APPEL À LA SENSIBILITÉ ÉCONOMIQUE

«La difficulté qu’on a dans le paysage politique actuellement à Gatineau c’est qu’il n’y a pas d’élus vraiment issus du milieu des affaires, note M. Bisson. À part gérer leur budget familial, ils n’ont pas eu à signer des chèques pour faire vivre une entreprise. On ne sent pas cette sensibilité de nos représentants politiques face aux enjeux du milieu des affaires. C’est triste. On a un président de la commission de développement économique [Edmond Leclerc] qui demande à ce que la hausse des taxes pour le milieu commercial soit de 4,4% plutôt que de 3,9%. De taxer les entrepreneurs c’est une chose, mais quel est le message que la Ville envoie quand ce même entrepreneur qui a un projet d’investissements de 20 millions de dollars arrive au département d’urbanisme et doit faire la file derrière trois citoyens qui sont là pour des permis de cabanons. On n’a pas de vision axée vers les entrepreneurs et tant qu’on ne l’aura pas, on va avoir de la difficulté à attirer des entreprises et des cerveaux vont continuer de s’exiler pour aller où les avantages seront plus intéressants.»

Le conseiller municipal du centreville, Steve Moran, se désole lui aussi du départ de Macadamian.

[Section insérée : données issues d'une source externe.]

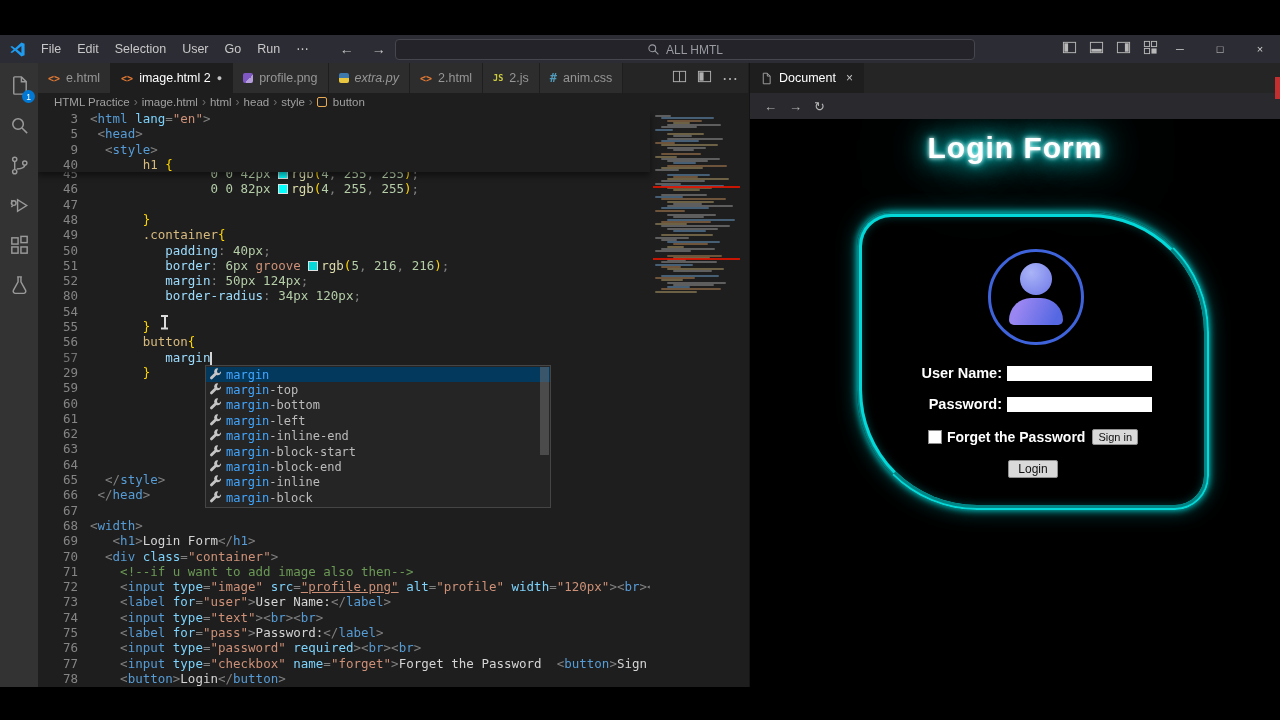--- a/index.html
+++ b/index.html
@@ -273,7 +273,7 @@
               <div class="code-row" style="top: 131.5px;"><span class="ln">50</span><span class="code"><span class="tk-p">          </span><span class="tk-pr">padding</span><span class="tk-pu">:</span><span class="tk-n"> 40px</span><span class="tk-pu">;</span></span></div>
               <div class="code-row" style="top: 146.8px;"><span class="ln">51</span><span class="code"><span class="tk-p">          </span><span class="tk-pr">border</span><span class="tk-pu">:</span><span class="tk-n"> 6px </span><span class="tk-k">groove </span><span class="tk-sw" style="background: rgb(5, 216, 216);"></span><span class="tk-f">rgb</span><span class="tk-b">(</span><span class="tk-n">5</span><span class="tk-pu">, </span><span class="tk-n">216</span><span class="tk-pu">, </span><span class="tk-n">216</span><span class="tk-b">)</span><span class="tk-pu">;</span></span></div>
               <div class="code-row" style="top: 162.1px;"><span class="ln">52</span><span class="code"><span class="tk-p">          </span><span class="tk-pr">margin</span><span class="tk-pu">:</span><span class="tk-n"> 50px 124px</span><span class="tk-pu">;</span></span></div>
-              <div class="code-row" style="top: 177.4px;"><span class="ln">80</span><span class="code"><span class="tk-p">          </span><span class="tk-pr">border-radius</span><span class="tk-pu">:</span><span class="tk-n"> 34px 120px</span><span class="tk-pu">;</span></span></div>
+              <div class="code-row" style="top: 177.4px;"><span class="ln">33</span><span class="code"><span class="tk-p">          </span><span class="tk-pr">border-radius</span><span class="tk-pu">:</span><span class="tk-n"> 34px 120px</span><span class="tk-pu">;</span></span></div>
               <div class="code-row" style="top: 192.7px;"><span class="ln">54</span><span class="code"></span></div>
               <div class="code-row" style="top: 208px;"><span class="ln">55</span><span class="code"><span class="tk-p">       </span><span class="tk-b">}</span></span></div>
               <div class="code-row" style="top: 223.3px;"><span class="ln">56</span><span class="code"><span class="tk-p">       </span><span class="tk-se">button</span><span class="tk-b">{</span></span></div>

Il dit particulièrement s’inquiéter pour ceux qui restent, les commerçants, dont plusieurs sont en «détresse» actuellement, dit-il à l’instar du président de la CCG. «Ils ont besoin de tout notre appui, de celui du public, et qu’on coordonne une vision économique cohérente et ambitieuse pour le centre-ville», ajoute-t-il.

L’HÔPITAL, LA CLÉ DE LA RELANCE

Quel est le plan? C’est la question que se pose M. Bisson, particulièrement depuis que le gouvernement Legault a abandonné l’idée d’une zone d’innovation en cybersécurité à Gatineau. Pour la quatrième ville du Québec, toujours très dépendante de la fonction publique fédérale, il s’agissait au fer de lance de la diversification économique tant attendue.

«Depuis que le gouvernement a tiré la plogue, il semble n’y avoir plus rien dans les cartons, se désole M. Bisson. On m’avait renvoyé au député Mathieu Lévesque qui m’avait dit d’être patient, que quelque chose s’en venait, mais on n’a jamais eu d’autres nouvelles. La vérité c’est qu’il n’y a rien d’autre. Les bottines de ce gouvernement ne suivent pas ses babines. C’est comme la reconnaissance du sousfinancement à l’Assemblée nationale; un coup d’éclat pour bien paraître, mais sans plus.»

Il y a pourtant des pistes de solutions pertinentes, insiste le président de la CCG. Il cite au passage la promesse d’un nouveau centre des congrès au centre-ville de Gatineau, et surtout la construction d’un nouvel hôpital de 600 lits que la grande majorité des intervenants régionaux souhaitent voir se réaliser au centre-ville. «On parle d’un équipement qui attirerait 6000 déplacements par jour et autour duquel se développerait une activité économique importante, note M. Bisson. Mais le gouvernement tergiverse encore. Il se demande s’il ne devrait pas plutôt refaire les erreurs du passé. Ce serait une bougie d’allumage. Le gouvernement doit faire preuve de vision.»

L’entreprise Emids n’avait pas donné suite aux demandes d’informations du Droit au moment de la publication de cet article.